━━━ DATA SUPPLIED

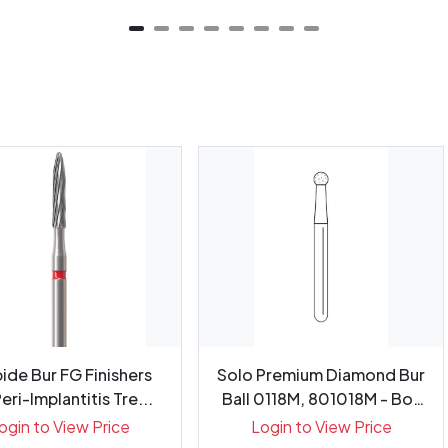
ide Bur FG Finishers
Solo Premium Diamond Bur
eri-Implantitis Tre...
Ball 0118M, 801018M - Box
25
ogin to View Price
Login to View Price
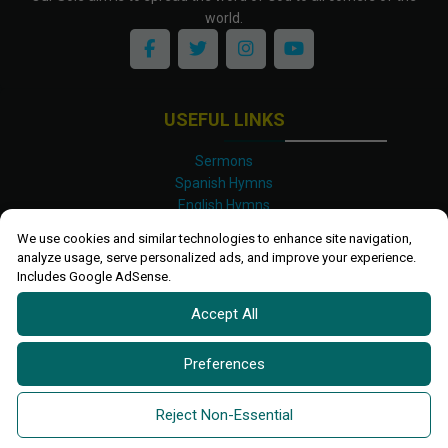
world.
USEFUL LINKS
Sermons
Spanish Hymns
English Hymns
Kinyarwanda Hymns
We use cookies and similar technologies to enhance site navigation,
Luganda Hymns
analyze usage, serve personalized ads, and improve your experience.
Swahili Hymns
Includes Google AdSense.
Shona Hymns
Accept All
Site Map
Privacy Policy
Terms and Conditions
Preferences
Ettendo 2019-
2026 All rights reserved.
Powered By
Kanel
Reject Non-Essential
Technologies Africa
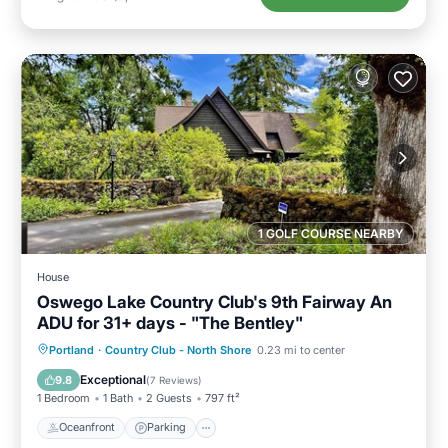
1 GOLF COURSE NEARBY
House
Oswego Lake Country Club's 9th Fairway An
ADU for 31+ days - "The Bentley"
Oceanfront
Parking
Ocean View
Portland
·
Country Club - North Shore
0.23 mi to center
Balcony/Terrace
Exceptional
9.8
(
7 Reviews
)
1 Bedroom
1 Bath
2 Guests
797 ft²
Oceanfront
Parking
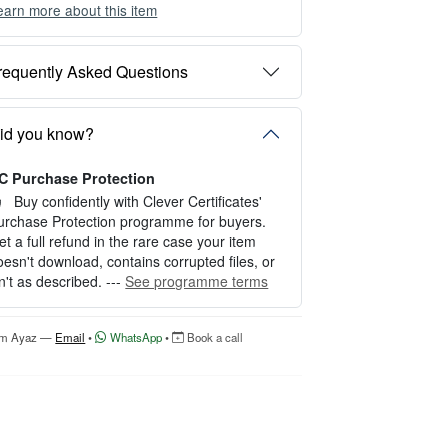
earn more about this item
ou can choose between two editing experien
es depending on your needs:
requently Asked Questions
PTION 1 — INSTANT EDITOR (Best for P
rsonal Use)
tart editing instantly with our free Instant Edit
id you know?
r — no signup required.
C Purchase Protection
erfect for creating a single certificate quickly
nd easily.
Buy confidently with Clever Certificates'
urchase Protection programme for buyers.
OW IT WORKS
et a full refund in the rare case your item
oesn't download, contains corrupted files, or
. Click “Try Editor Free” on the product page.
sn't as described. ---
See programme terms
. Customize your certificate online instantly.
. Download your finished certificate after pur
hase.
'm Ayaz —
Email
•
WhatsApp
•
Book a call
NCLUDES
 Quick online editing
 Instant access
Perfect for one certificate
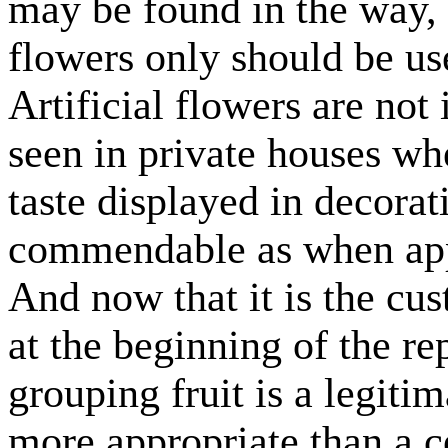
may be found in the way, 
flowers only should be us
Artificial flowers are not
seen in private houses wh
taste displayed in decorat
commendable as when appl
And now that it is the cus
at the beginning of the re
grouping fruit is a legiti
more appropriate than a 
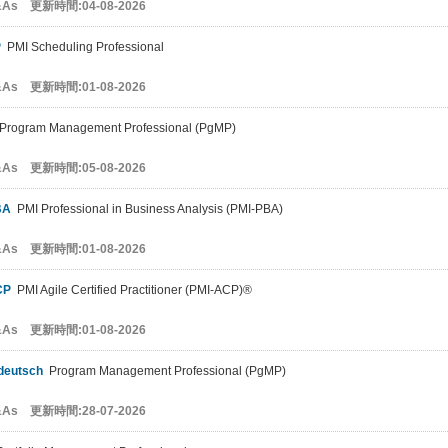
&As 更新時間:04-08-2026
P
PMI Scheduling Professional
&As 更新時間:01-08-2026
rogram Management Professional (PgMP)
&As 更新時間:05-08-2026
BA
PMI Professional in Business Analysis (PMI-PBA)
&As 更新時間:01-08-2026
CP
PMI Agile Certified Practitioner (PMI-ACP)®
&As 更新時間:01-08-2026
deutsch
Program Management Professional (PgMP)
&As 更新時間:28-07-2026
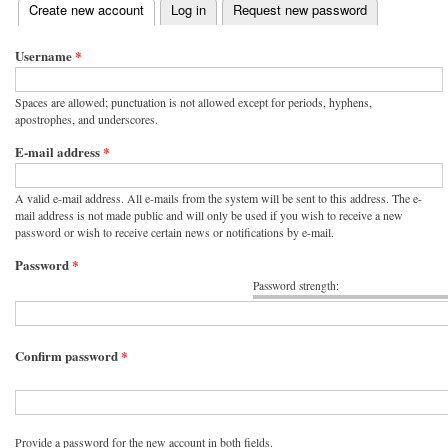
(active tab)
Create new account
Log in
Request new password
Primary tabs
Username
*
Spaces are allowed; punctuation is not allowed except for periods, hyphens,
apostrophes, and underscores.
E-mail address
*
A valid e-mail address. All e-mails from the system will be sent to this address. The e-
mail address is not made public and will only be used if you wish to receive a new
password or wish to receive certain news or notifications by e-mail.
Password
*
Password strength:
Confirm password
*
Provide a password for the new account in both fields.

━━━━━━
━━━ DATA SUPPLIED

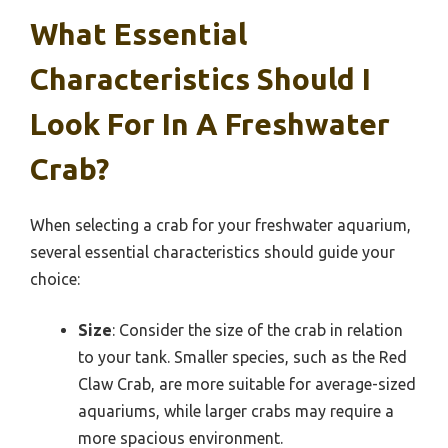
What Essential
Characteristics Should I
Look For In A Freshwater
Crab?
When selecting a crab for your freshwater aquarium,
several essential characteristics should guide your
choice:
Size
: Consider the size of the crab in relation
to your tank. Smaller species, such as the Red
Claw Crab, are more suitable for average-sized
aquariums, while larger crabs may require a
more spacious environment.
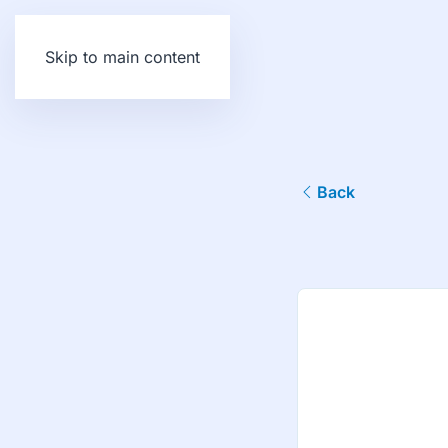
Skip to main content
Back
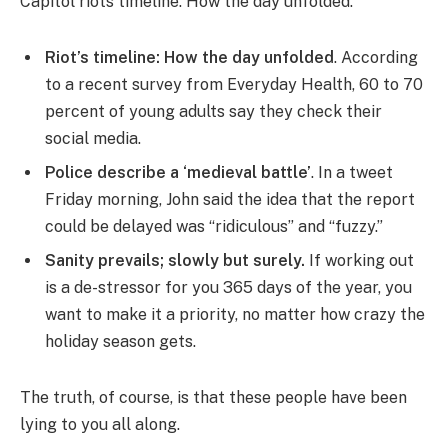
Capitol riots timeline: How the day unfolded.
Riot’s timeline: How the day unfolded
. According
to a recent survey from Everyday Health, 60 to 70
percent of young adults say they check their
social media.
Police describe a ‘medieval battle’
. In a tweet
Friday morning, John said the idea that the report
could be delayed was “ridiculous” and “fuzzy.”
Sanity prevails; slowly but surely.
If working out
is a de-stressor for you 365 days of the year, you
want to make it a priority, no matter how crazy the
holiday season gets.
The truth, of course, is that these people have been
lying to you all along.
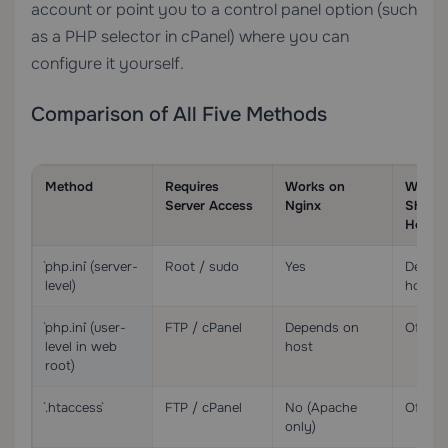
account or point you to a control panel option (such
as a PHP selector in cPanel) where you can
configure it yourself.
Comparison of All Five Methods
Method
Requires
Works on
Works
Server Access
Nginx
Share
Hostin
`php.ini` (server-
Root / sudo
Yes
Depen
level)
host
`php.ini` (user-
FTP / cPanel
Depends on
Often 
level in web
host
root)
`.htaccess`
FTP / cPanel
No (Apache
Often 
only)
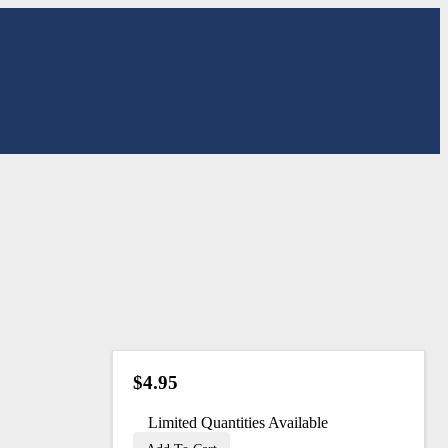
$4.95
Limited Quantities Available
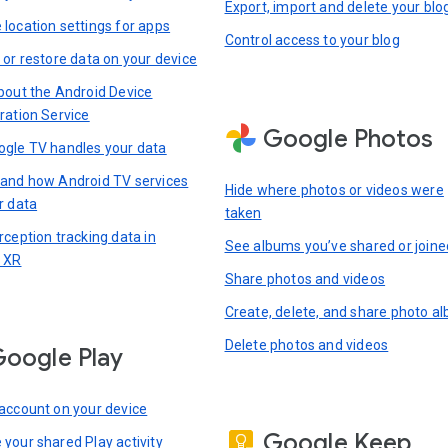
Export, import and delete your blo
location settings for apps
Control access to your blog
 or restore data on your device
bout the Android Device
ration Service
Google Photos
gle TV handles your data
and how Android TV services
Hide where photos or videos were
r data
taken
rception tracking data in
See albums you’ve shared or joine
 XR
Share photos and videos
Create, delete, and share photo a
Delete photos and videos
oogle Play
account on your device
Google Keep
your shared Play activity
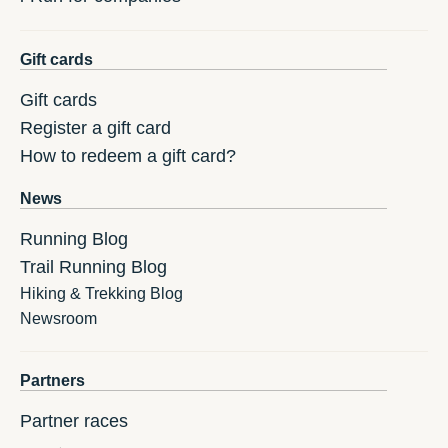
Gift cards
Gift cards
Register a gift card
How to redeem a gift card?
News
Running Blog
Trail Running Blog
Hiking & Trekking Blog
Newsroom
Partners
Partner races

━━━━━━

_WORK INSTRUCTIONS_
Across the whole listing above, count each line in which the string "such" occurs; respond with that number only.

_ANSWER SECTION_
2